• [WHAT YOU HAVE TO DO]:
Gather every line of the listing below that contains the word "profesores".

[Text extractions by page]
#####

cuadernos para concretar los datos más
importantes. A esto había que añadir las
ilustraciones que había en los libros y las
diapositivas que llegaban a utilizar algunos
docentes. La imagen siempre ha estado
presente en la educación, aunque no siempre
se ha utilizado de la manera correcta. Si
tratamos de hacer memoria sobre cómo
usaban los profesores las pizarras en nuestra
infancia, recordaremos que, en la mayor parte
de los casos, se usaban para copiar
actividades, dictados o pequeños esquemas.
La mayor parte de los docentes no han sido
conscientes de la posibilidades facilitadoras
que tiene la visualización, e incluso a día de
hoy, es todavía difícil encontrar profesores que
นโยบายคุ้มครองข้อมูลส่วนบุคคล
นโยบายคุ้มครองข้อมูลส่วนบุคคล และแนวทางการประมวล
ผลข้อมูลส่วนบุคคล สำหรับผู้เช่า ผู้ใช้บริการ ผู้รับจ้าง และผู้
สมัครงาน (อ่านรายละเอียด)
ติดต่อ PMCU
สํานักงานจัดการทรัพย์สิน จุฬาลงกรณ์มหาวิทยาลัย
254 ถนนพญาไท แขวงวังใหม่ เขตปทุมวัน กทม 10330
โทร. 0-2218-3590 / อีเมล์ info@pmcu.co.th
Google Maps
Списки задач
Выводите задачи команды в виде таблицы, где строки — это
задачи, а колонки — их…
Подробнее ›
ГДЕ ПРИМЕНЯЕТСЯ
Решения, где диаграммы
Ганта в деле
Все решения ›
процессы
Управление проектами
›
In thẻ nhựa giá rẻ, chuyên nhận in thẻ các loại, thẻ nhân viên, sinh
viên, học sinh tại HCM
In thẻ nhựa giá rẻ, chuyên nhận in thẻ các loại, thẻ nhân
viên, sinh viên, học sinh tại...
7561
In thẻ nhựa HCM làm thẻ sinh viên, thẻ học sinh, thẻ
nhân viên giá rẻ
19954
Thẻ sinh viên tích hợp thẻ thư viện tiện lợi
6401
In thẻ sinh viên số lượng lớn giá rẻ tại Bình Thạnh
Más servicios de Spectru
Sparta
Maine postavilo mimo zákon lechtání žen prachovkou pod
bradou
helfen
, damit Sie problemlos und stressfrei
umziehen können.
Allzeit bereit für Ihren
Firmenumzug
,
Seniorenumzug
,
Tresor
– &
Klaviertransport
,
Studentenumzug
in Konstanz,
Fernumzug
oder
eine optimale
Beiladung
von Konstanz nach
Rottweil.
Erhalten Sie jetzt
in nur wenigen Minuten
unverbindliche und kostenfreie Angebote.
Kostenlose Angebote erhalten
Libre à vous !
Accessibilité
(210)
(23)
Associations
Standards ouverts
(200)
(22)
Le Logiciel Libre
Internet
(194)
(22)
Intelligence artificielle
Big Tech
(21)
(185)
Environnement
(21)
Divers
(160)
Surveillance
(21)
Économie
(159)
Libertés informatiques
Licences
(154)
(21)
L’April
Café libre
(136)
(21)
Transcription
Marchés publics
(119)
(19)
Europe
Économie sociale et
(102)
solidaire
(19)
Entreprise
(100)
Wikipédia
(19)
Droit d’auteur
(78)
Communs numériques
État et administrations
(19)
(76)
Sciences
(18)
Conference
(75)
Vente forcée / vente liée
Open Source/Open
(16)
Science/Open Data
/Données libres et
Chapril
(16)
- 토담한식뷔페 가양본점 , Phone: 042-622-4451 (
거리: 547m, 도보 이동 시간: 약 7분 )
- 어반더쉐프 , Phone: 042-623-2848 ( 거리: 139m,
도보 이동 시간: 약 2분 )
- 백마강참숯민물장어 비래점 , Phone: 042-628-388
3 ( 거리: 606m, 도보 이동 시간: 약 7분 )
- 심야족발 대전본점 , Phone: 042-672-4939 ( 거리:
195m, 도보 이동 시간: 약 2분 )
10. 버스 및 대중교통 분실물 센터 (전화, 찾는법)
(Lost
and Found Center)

#####

• [EXERCISE OUTPUT]:
usaban los profesores las pizarras en nuestra
hoy, es todavía difícil encontrar profesores que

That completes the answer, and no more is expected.